Na escrita, numa comunidade relativamente uniforme, o que acontece no português europeu, as normas têm sempre a vantagem de permitir conseguir um bom entendimento entre os falantes que também as sigam. Além disso, ler e conhecer os bons autores, que na generalidade respeitem as regras, dá orientações para que a nossa fala seja igualmente apreciada, o que é socialmente prestigiante. É esta ainda, `do meu ponto de vista´, a orientação de correcto, que devemos seguir: ou seja, correcto é o que está de acordo com as normas ortográficas, com as regras básicas gramaticais e com o que recomendam as pessoas cultas sensatas, não tradicionalistas. Isto sem desprezo pelas liberdades artísticas, embora considerando que estão reservadas para este domínio da literatura e excluídas na mensagem com qualidade.
Na pronúncia, já não se pode ser taxativo: é tão correcta a pronúncia da capital como, por exemplo, uma outra qualquer do país, se forem consideradas construções regulares nas respectivas comunidades escolarizadas.
Por outro lado (quer na ortografia quer na sintaxe), se a queremos universal, temos de lembrar que a comum língua tem uma das suas grandes valias no facto de ser usada por quase duzentos milhões de falantes; isto é, na comum língua, são todas correctas as variantes legais em qualquer das «oito pátrias» da nossa língua. Neste critério abrangente, há, assim, alguma relatividade na noção de correcto.
Além disso, respeitar as normas não significa estratificar.

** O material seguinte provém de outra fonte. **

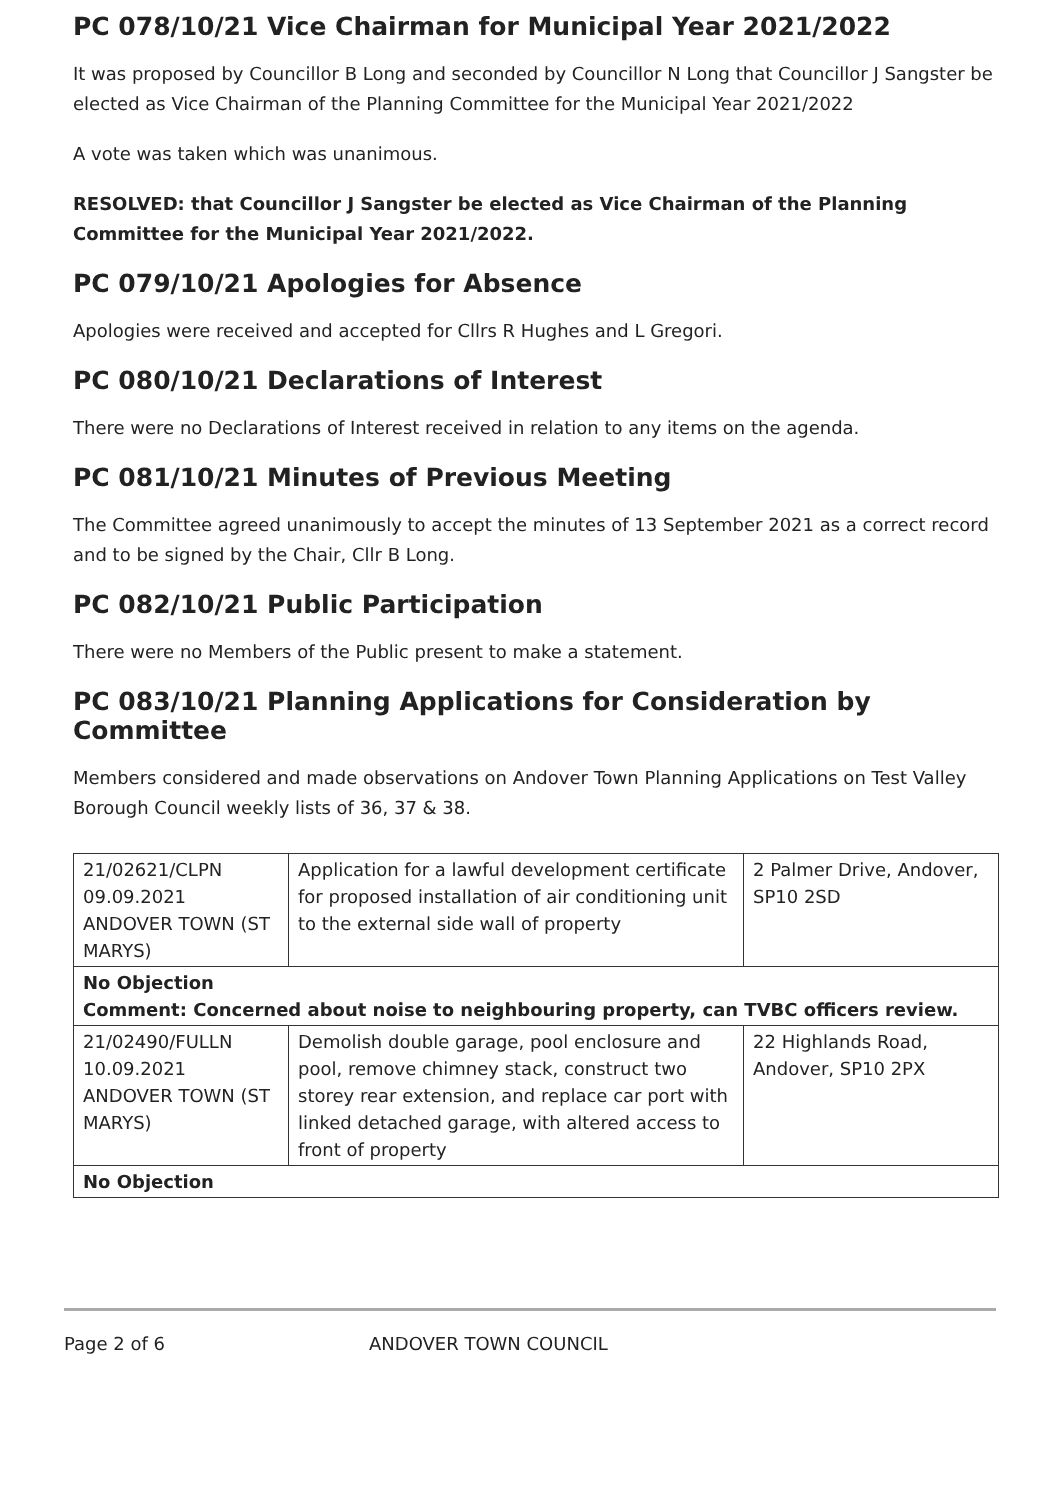PC 078/10/21 Vice Chairman for Municipal Year 2021/2022
It was proposed by Councillor B Long and seconded by Councillor N Long that Councillor J Sangster be elected as Vice Chairman of the Planning Committee for the Municipal Year 2021/2022
A vote was taken which was unanimous.
RESOLVED: that Councillor J Sangster be elected as Vice Chairman of the Planning Committee for the Municipal Year 2021/2022.
PC 079/10/21 Apologies for Absence
Apologies were received and accepted for Cllrs R Hughes and L Gregori.
PC 080/10/21 Declarations of Interest
There were no Declarations of Interest received in relation to any items on the agenda.
PC 081/10/21 Minutes of Previous Meeting
The Committee agreed unanimously to accept the minutes of 13 September 2021 as a correct record and to be signed by the Chair, Cllr B Long.
PC 082/10/21 Public Participation
There were no Members of the Public present to make a statement.
PC 083/10/21 Planning Applications for Consideration by Committee
Members considered and made observations on Andover Town Planning Applications on Test Valley Borough Council weekly lists of 36, 37 & 38.
| 21/02621/CLPN 09.09.2021 ANDOVER TOWN (ST MARYS) | Application for a lawful development certificate for proposed installation of air conditioning unit to the external side wall of property | 2 Palmer Drive, Andover, SP10 2SD |
| No Objection Comment: Concerned about noise to neighbouring property, can TVBC officers review. | | |
| 21/02490/FULLN 10.09.2021 ANDOVER TOWN (ST MARYS) | Demolish double garage, pool enclosure and pool, remove chimney stack, construct two storey rear extension, and replace car port with linked detached garage, with altered access to front of property | 22 Highlands Road, Andover, SP10 2PX |
| No Objection | | |
Page 2 of 6 ANDOVER TOWN COUNCIL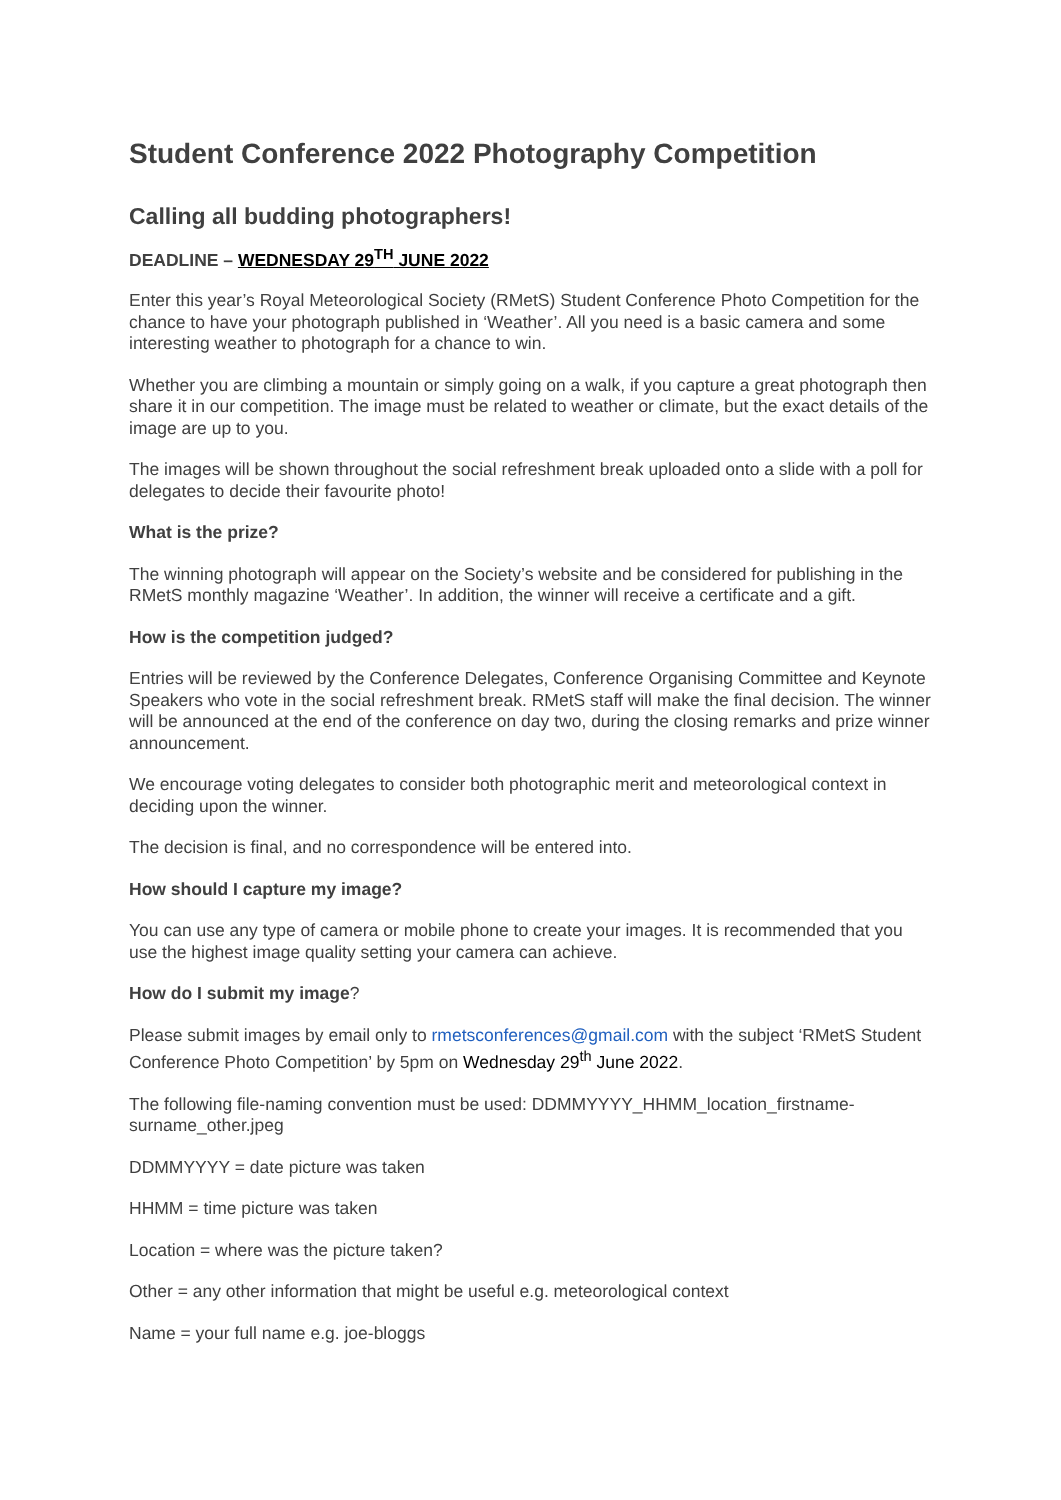Student Conference 2022 Photography Competition
Calling all budding photographers!
DEADLINE – WEDNESDAY 29<sup>TH</sup> JUNE 2022
Enter this year’s Royal Meteorological Society (RMetS) Student Conference Photo Competition for the chance to have your photograph published in ‘Weather’. All you need is a basic camera and some interesting weather to photograph for a chance to win.
Whether you are climbing a mountain or simply going on a walk, if you capture a great photograph then share it in our competition. The image must be related to weather or climate, but the exact details of the image are up to you.
The images will be shown throughout the social refreshment break uploaded onto a slide with a poll for delegates to decide their favourite photo!
What is the prize?
The winning photograph will appear on the Society’s website and be considered for publishing in the RMetS monthly magazine ‘Weather’. In addition, the winner will receive a certificate and a gift.
How is the competition judged?
Entries will be reviewed by the Conference Delegates, Conference Organising Committee and Keynote Speakers who vote in the social refreshment break. RMetS staff will make the final decision. The winner will be announced at the end of the conference on day two, during the closing remarks and prize winner announcement.
We encourage voting delegates to consider both photographic merit and meteorological context in deciding upon the winner.
The decision is final, and no correspondence will be entered into.
How should I capture my image?
You can use any type of camera or mobile phone to create your images. It is recommended that you use the highest image quality setting your camera can achieve.
How do I submit my image?
Please submit images by email only to rmetsconferences@gmail.com with the subject ‘RMetS Student Conference Photo Competition’ by 5pm on Wednesday 29<sup>th</sup> June 2022.
The following file-naming convention must be used: DDMMYYYY_HHMM_location_firstname-surname_other.jpeg
DDMMYYYY = date picture was taken
HHMM = time picture was taken
Location = where was the picture taken?
Other = any other information that might be useful e.g. meteorological context
Name = your full name e.g. joe-bloggs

É preciso aceitar que a língua está em permanente evolução com as relações entre os povos e com o aumento dos conhecimentos.
Em resumo, uma noção de correcto sensata é sobretudo aquela em que não esquecemos que a língua tem uma história respeitável, vive em nós, nos nossos pensamentos e é o veículo da comunhão com o outro, impondo-se sempre alguma univocidade. Se a alterarmos arbitrariamente, podemos não só delapidar o património, mas também desagregar o entendimento com o interlocutor. Há desvios que são de facto inaceitáveis.
Por outro lado, devemos estar sempre abertos à inovação, se esta respeitar a índole da língua. Por exemplo, admirar as impressionantes páginas de Vieira, na propriedade das suas escolhas e na riqueza daquilo que continuamos a dispor, não nos deve prender excessivamente ao passado e pôr em risco de ruptura com os falantes dos novos tempos.